Told govt all 39 were dead, but they misled families, says escaped hostage
New Delhi: Harjit Masih, one of the hostages who escaped from Iraq's Mosul earlier, on Tuesday said that the Government has mislead families of all the 39 Indian hostages killed in Iraq by ISIS.
"I told the truth that 39 Indians were killed. The government has misled the 39 families who lost their relatives," said Harjit Masih.
In her address in the Rajya Sabha, External Affairs Minister Sushma Swaraj on Tuesday confirmed that all the 39 Indians kidnapped by the ISIS in Iraq in 2014 were killed.
Families of the hostages reacted with shock and grief to the news.
Some, like Gurpinder Kaur, refused to believe that her younger brother Manjinder Singh had been killed.
"This is absolutely shocking because my sources say they are alive. For the past four years External Affairs Minister was telling me that they were alive, don't know what to believe anymore. I am waiting to speak with her (Sushma Swaraj), no information was given to us, we heard her statement she made in Parliament. Without letting us know today, she informed the world that they are dead. The news has been on for two hours but we are yet to be informed," said Gurpinder Kaur.
Also Read: All 39 Indians kidnapped in Iraq’s Mosul killed by ISIS: Sushma Swaraj
Harjit Kaur, wife of Gurucharan Singh, who was among the 39 Indian hostages killed in Mosul question the government for informing it so late about the killing.
"He (Gurucharan Singh) left for Mosul in 2013-14. They had been saying that all of them are alright and now they say this. I don't even know what to say," said Harjit Kaur.
"We had got information that that my brother was abducted by terrorists, after that nothing was known about his whereabouts.

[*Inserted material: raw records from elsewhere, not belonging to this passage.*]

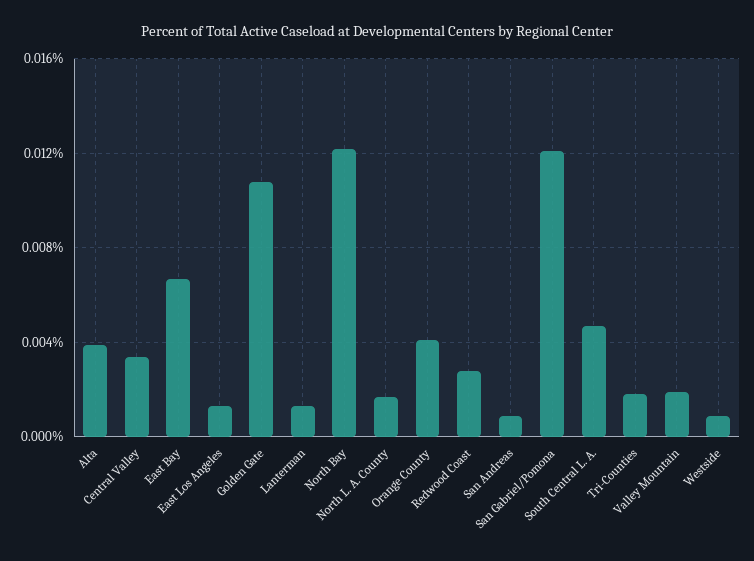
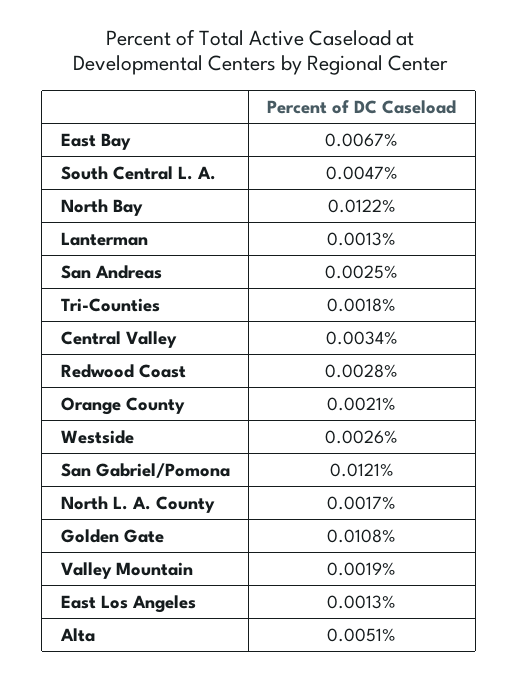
  {
-   "Alta": 0.004,
+   "Alta": 0.0051,
    "Central Valley": 0.0034,
    "East Bay": 0.0067,
    "East Los Angeles": 0.0013,
    "Golden Gate": 0.0108,
    "Lanterman": 0.0013,
    "North Bay": 0.0122,
    "North L. A. County": 0.0017,
-   "Orange County": 0.004,
+   "Orange County": 0.0021,
    "Redwood Coast": 0.0028,
-   "San Andreas": 0.001,
+   "San Andreas": 0.0025,
    "San Gabriel/Pomona": 0.0121,
    "South Central L. A.": 0.0047,
    "Tri-Counties": 0.0018,
    "Valley Mountain": 0.0019,
-   "Westside": 0.001
+   "Westside": 0.0026
  }

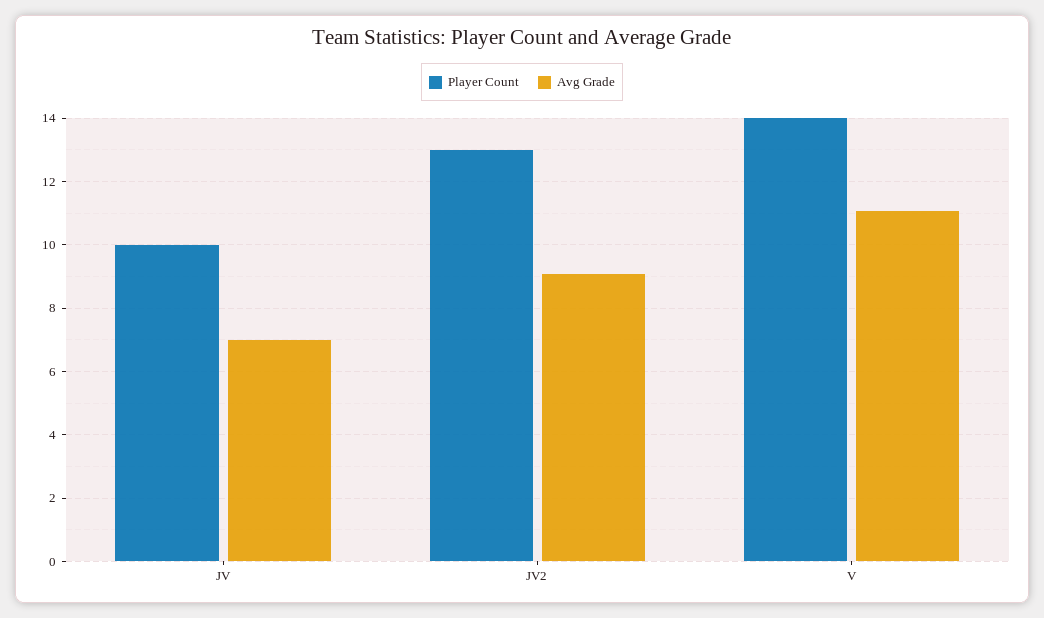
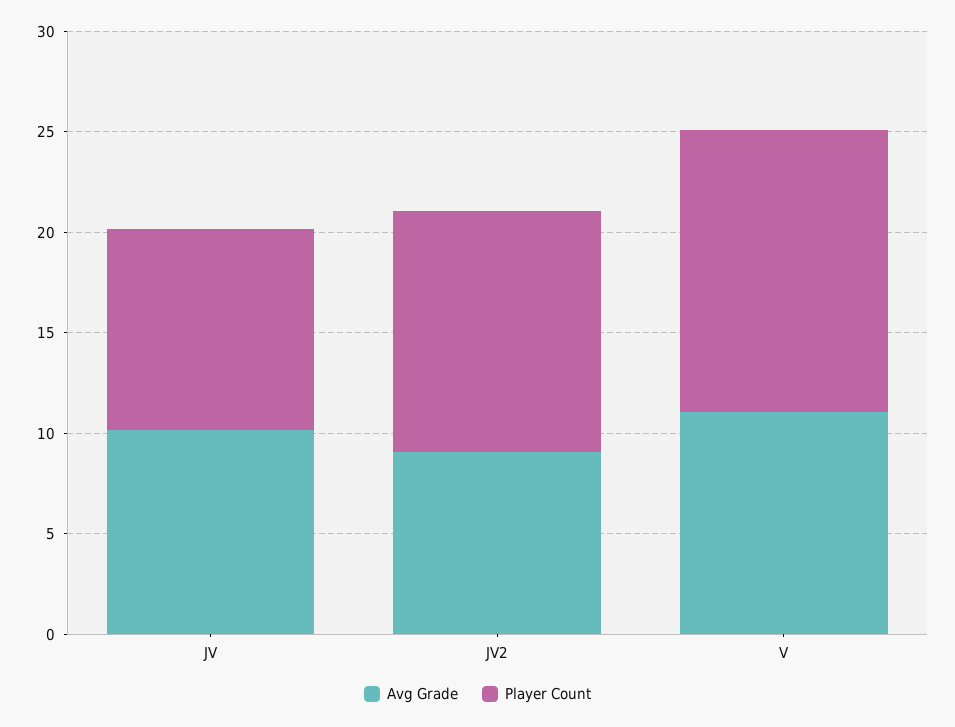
  {
    "Player Count": {
      "JV": 10,
-     "JV2": 13,
+     "JV2": 12,
      "V": 14
    },
    "Avg Grade": {
-     "JV": 7,
+     "JV": 10,
      "JV2": 9,
      "V": 11
    }
  }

My DNA test was done twice, but we received no information," said brother of an Indian national from Jalandhar who was among 39 killed Mosul.
"My husband went to Iraq in 2011 and I spoke to him last on 15 June, 2014. We were always told us that they were alive," Manjeet Kaur wife of Davinder Singh from Jalandhar who was among the Indians killed in Iraq.
"I don't know what to say. Since 2014 I had been pleading with the govt to bring him back somehow and today they say that he is no more," Puroshottam Tiwari, Uncle of Vidya Bhushan Tiwari, a resident of Bihar, who was among 39 Indians killed in Iraq's Mosul.
On July 2017, the government had said it would presume that the Indians were alive until proof indicated otherwise.
"Declaring anyone dead without proof is a sin and I won't commit a sin," Sushma Swaraj said in the Lok Sabha, responding to allegations that she was "misleading the house" on whether the Indians were alive.
The minister told the Rajya Sabha that remains of 30 bodies found underneath a mass grave, with distinctive features like long hair, IDs and non-Iraqi shoes. These were tracked down with a deep penetration satellite and the remains were taken to Baghdad for DNA testing.
The remains will be brought back in eight or ten days, Minister of State for Foreign Affairs VK Singh said.
More than 10,000 Indians fled Iraq amid the upsurge in violence in 2014, including dozens of nurses who were held briefly by suspected IS militants in Tikrit and Mosul before being allowed to return home.